Principal Investigators: Brent Williams, Glenn Morrison, Dylan Millet, and Nathan Kreisberg

Year Awarded: 2018

Institution: University of Washington in St. Louis

Indoor air chemistry remains a challenging research area given the complexity of contributing pollutant sources, from infiltration of outdoor pollutantto outgassing of indoor materials and human activity emissions such as food cooking and cleaning. Furthering the complexity, many of these pollutants can partition on and off indoor surfaces, undergo chemical reactions, and move between the gas and particle phases when altered by ventilation or other changes in pollution sources. To help address the need for better characterization of indoor air chemistry, this project aims to develop a new field-deployable automated instrument for the simultaneous measurement of organic gas and particle chemical composition.

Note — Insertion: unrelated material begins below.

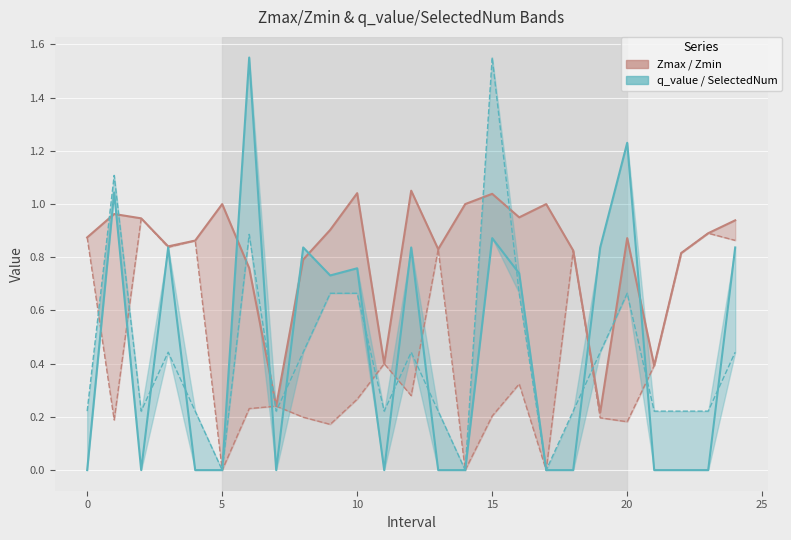

Which series has the largest range (max minus min)?

q_value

A further challenge is that there can be many thousands of individual molecules that are present in the indoor environment, and it is difficult to track (and model) the presence and loss of each of these molecules. The instrument developed here will arrange molecules by their volatility and polarity, allowing investigators to group molecules into similar volatility and polarity bins in an attempt to improve our ability to model the partitioning of organic material between the gas and particle phase. Through controlled laboratory studies and a field deployment in a test home, we will demonstrate the instrument’s capability to measure changes in this phase partitioning through processes such as oxidative chemistry, human activities, and building dynamics. Molecular data and volatility/polarity-separated data will be stored and shared in a searchable database freely-accessible to the indoor research community.

This project will introduce new measurement capacity for the CIE community to answer outstanding questions on indoor air composition and transformation while engaging and training the next generation of diverse scientists and engineers on instrumentation development geared at advancing the study of indoor environmental chemistry.